The utility of voting

Paul Campos asks if there is any utilitarian case for voting. The context is a discussion in blog-land about whether single-issue voters (or ‘pox on both house’ voters) are being irresponsible for refusing engage in cost-benefit analysis about which candidate is better overall.

So: I think the easiest answer to Campos’ question is simply to deny that you NEED a utiliarian basis for voting. Casting a ballot, I think, is a matter of civic responsibility. Your goal shouldn’t simply be personal interest-maximization. However, I don’t expect the whole world to join me in that judgment, so here’s two quick reasons why utilitarianism shouldn’t lead you to consider voting completely meaningless.

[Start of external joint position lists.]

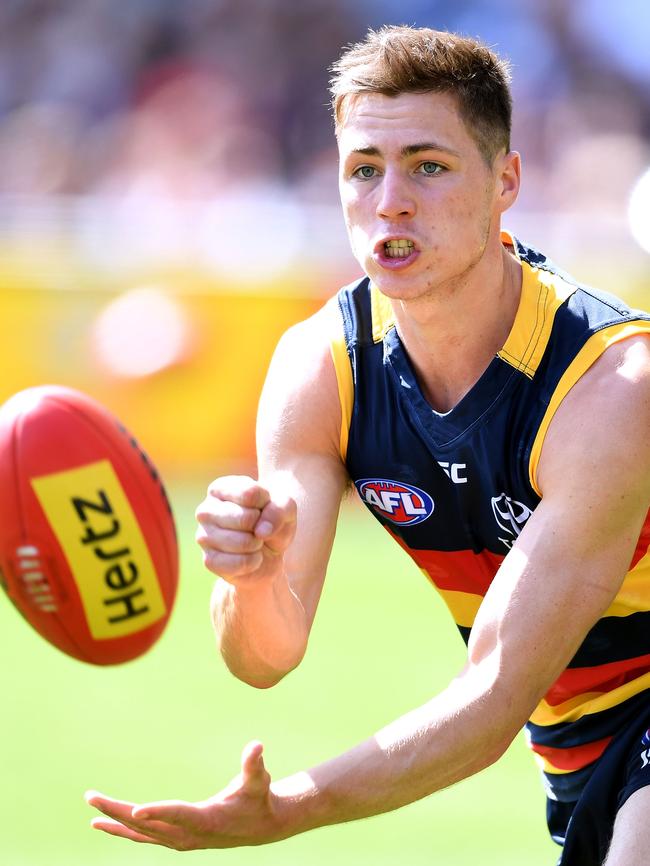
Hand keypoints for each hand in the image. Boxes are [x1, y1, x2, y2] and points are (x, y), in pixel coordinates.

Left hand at [85, 741, 284, 849]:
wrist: (261, 828)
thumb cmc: (258, 798)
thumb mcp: (259, 780)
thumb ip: (254, 764)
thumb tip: (257, 745)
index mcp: (207, 819)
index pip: (179, 815)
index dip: (158, 812)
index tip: (135, 811)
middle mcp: (189, 835)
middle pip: (147, 825)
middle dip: (118, 811)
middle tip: (92, 798)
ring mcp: (179, 841)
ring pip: (140, 833)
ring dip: (115, 821)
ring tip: (92, 811)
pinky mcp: (175, 840)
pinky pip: (143, 837)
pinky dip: (123, 830)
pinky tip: (105, 823)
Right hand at [195, 476, 296, 584]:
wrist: (268, 551)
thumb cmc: (271, 520)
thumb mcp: (285, 507)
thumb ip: (279, 509)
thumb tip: (261, 532)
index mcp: (220, 488)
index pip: (250, 493)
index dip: (267, 503)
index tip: (263, 507)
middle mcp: (206, 510)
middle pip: (244, 518)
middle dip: (261, 526)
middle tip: (258, 528)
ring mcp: (203, 536)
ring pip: (242, 542)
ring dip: (257, 545)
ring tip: (254, 542)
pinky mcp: (209, 561)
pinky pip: (239, 563)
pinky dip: (253, 562)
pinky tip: (250, 557)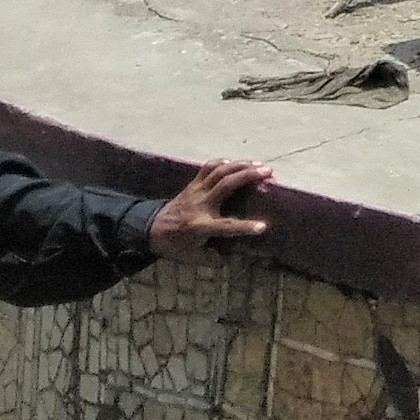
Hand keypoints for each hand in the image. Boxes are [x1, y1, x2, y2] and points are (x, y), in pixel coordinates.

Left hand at [148, 156, 273, 258]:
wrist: (150, 230)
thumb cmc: (175, 245)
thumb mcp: (193, 257)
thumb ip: (215, 257)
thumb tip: (236, 257)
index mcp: (200, 226)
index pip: (226, 226)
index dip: (245, 227)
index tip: (263, 227)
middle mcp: (199, 205)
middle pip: (226, 185)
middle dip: (248, 176)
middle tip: (269, 172)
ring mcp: (195, 191)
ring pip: (219, 171)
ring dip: (241, 165)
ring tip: (259, 164)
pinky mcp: (192, 184)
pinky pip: (208, 167)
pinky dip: (224, 162)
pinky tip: (237, 163)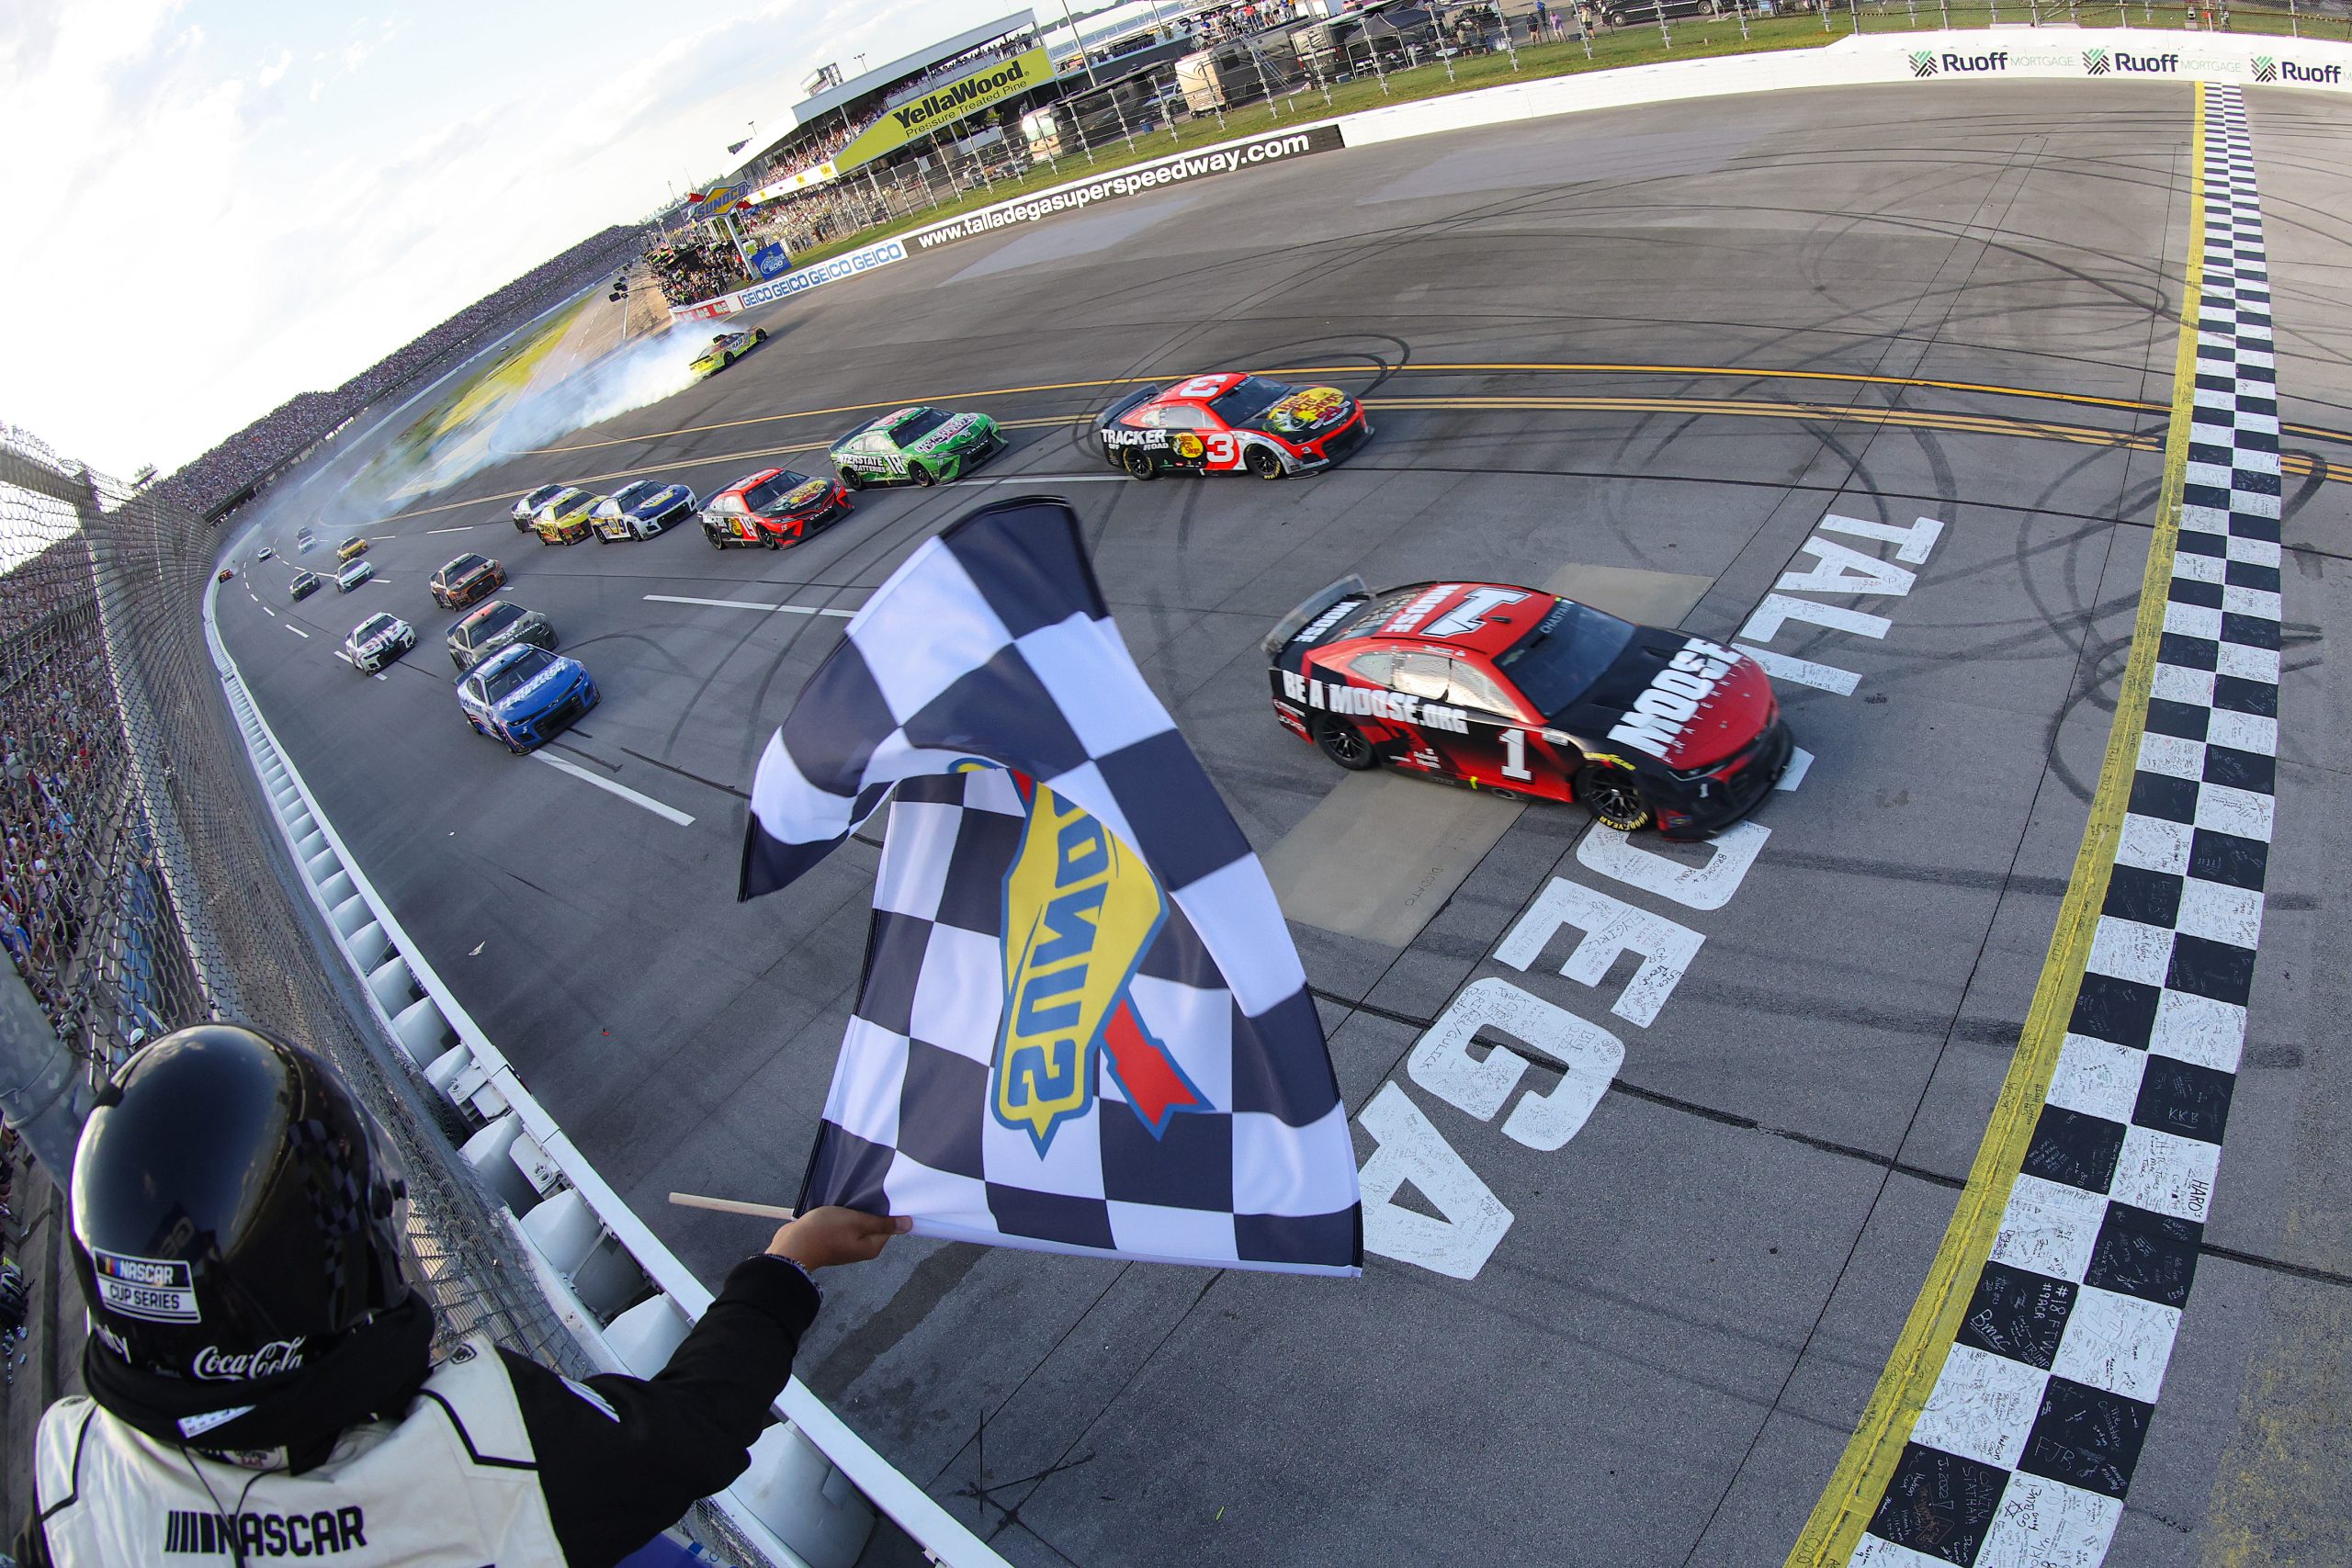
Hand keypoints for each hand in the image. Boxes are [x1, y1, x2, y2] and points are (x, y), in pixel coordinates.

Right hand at [767, 1207, 910, 1269]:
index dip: (888, 1209)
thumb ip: (882, 1223)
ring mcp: (847, 1244)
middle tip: (865, 1192)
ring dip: (855, 1209)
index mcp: (872, 1246)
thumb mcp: (856, 1222)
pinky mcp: (833, 1238)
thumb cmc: (825, 1232)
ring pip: (858, 1221)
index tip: (884, 1194)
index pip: (890, 1224)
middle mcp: (862, 1247)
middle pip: (874, 1222)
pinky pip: (844, 1223)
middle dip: (871, 1207)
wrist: (792, 1245)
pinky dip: (843, 1213)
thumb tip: (908, 1224)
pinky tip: (839, 1203)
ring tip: (851, 1196)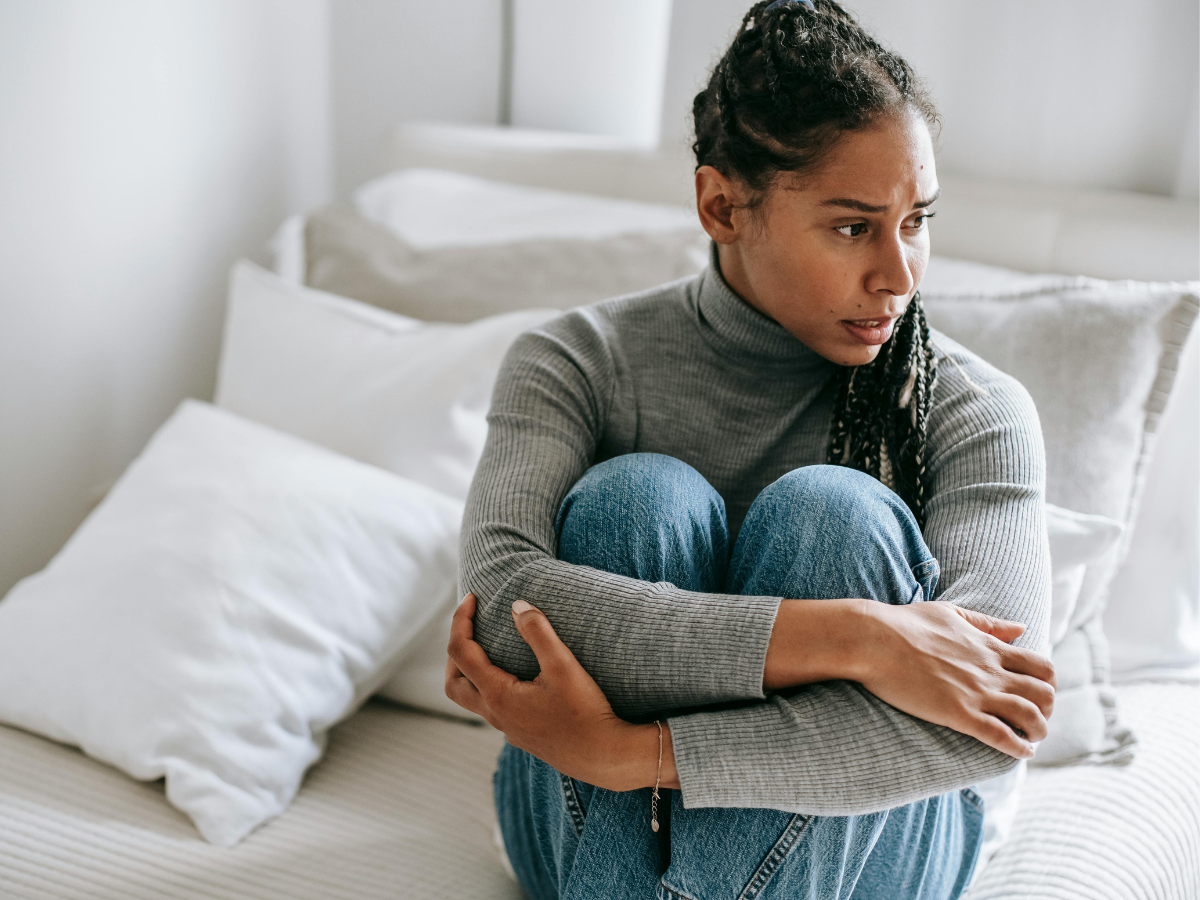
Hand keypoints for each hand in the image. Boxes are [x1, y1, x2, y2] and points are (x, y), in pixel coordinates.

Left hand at [445, 594, 677, 791]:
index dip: (460, 620)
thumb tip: (517, 605)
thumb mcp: (563, 665)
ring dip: (468, 671)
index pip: (460, 652)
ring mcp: (508, 728)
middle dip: (454, 651)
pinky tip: (513, 677)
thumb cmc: (584, 712)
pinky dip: (488, 686)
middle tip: (470, 625)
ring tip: (485, 648)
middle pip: (453, 682)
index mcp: (498, 695)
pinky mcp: (522, 735)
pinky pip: (491, 709)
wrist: (604, 757)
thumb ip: (538, 632)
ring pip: (470, 699)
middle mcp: (496, 715)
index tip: (472, 597)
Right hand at [853, 600, 1055, 758]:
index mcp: (990, 647)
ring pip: (1031, 718)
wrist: (873, 639)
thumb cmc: (904, 623)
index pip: (1042, 667)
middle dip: (1048, 710)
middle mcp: (991, 670)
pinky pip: (1002, 736)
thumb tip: (1021, 628)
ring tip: (1031, 739)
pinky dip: (1018, 748)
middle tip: (1035, 719)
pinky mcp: (958, 713)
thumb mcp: (951, 614)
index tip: (1037, 694)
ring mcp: (977, 693)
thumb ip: (988, 623)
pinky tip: (1021, 752)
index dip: (1048, 684)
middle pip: (1045, 694)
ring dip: (1038, 732)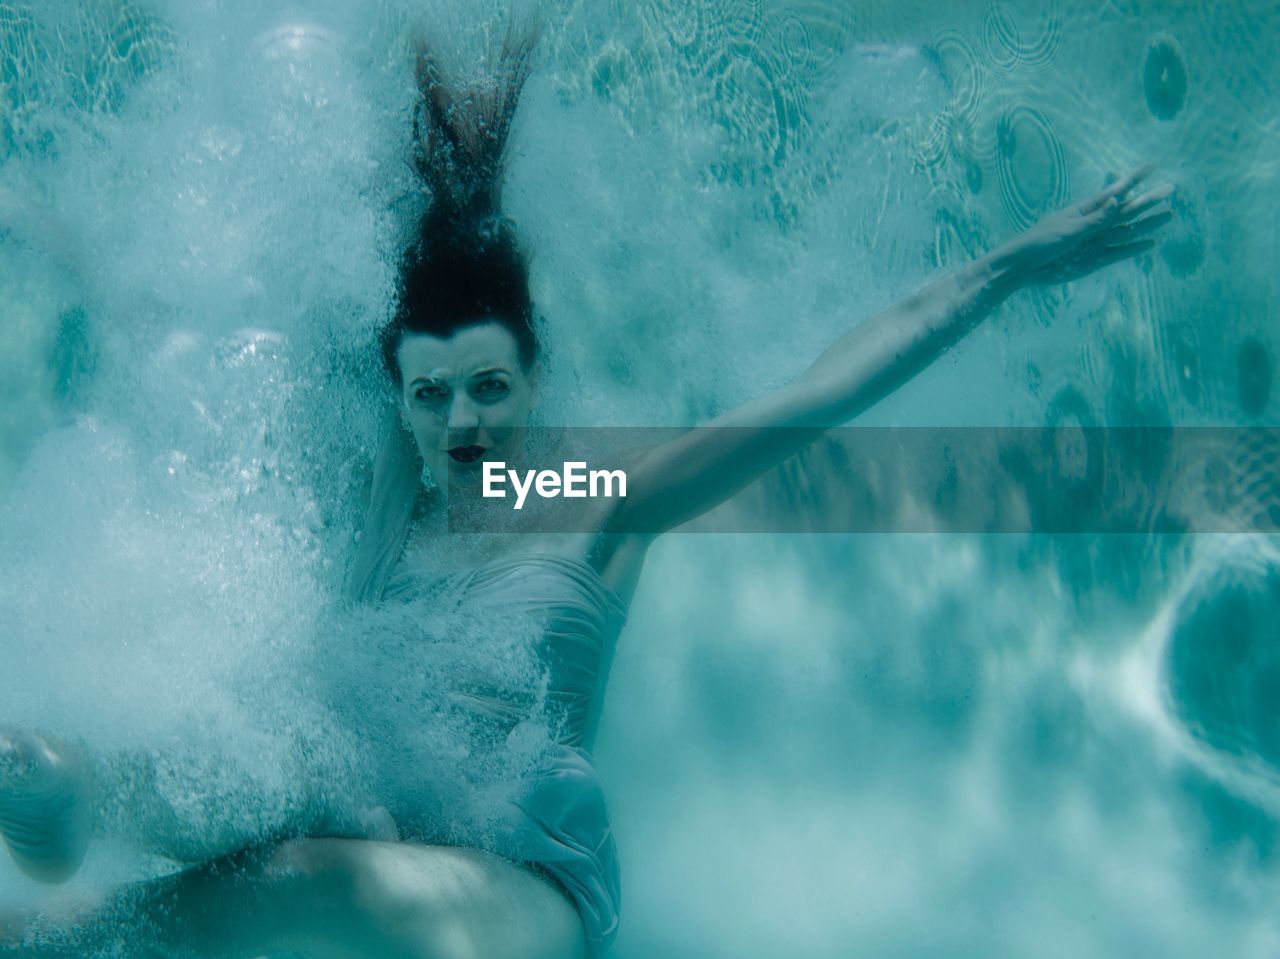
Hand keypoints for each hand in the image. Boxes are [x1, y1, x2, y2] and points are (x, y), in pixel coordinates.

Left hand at [994, 164, 1173, 287]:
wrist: (1025, 268)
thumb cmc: (1042, 242)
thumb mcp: (1070, 229)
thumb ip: (1096, 218)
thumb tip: (1119, 199)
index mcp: (1086, 210)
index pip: (1115, 191)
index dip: (1134, 178)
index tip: (1153, 165)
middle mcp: (1094, 224)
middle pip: (1127, 210)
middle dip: (1149, 199)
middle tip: (1171, 189)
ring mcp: (1095, 242)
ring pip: (1128, 231)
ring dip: (1148, 224)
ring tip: (1169, 215)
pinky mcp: (1093, 261)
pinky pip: (1118, 253)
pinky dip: (1134, 248)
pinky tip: (1150, 243)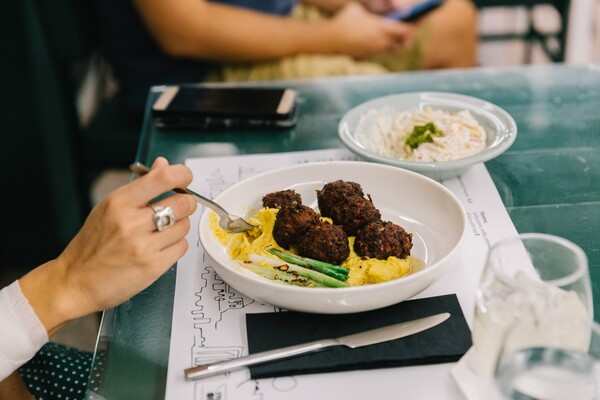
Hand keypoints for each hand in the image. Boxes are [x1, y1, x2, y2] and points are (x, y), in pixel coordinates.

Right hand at [20, 157, 196, 334]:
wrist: (76, 281)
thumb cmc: (92, 244)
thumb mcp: (109, 207)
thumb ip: (140, 186)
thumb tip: (163, 165)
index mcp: (119, 203)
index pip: (163, 178)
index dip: (182, 174)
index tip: (184, 177)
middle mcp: (131, 223)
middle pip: (182, 203)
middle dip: (186, 203)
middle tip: (179, 206)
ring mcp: (143, 247)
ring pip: (185, 226)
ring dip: (179, 226)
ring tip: (162, 231)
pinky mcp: (153, 267)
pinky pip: (182, 247)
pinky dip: (176, 245)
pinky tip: (160, 247)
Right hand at [327, 2, 414, 57]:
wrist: (331, 38)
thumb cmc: (345, 20)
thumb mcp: (359, 8)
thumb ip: (372, 10)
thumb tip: (381, 8)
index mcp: (381, 28)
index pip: (406, 30)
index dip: (414, 26)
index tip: (418, 21)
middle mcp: (381, 41)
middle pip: (403, 43)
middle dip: (409, 37)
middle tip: (410, 30)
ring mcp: (374, 50)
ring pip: (393, 48)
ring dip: (397, 42)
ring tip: (398, 34)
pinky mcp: (368, 54)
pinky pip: (382, 50)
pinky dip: (386, 44)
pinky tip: (383, 38)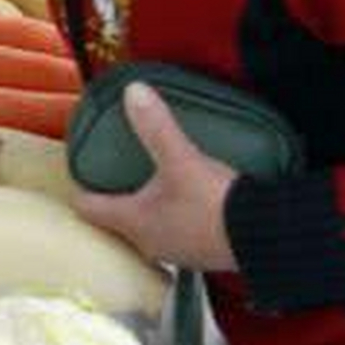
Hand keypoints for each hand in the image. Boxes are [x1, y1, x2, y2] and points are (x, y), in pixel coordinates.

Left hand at [72, 84, 240, 272]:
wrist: (267, 236)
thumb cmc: (216, 206)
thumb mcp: (182, 160)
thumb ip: (156, 128)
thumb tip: (133, 93)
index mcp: (133, 223)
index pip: (88, 208)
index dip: (79, 188)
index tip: (78, 172)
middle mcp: (149, 242)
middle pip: (116, 221)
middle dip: (114, 197)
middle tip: (112, 174)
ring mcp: (177, 250)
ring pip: (148, 227)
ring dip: (145, 207)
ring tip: (148, 182)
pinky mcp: (203, 251)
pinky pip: (177, 230)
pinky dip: (174, 214)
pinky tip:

First, the consequences are large enough that even a miniscule risk of tipping an election is probably still worth the very minimal effort it takes to vote. This is particularly true for people voting in elections expected to be somewhat close. My vote for Obama in November has (for all reasonable purposes) a 0% chance of making a difference. So it’s hard to make it count by this standard. But anyone living in Ohio, Florida, North Carolina, Wisconsin, etc. has a non-zero chance of actually mattering. And if you think the difference in value provided by one presidential candidate over the other is even a modest gain, then spread that value out over hundreds of millions (even billions since we’re the global hegemon) of people. It adds up quickly. Let’s say you have a one in a million chance of tipping an election. Well, if your preferred candidate will provide one additional dollar of utility per citizen, then the payoff for your tipping-vote is 300 million bucks. Sounds like a good investment to me.

Of course, there are two problems with that argument. One I already mentioned: it only applies to those people who realistically can cast a vote with even a one-in-a-billion chance of making a difference. Which is a surprisingly small number of people. And second, it assumes that you want to measure utility at the social level. But if you’re purely self-interested, you might ignore those benefits. So the math gets a lot tougher.

So my second utilitarian argument for voting focuses on rule-utilitarianism. Basically: the rule of voting produces significant good compared to the rule of ‘some people vote and others free-ride.’ Even if this isn’t formalized with an actual law, the normative principle works, that one should vote because it conforms to the rule that best maximizes social utility.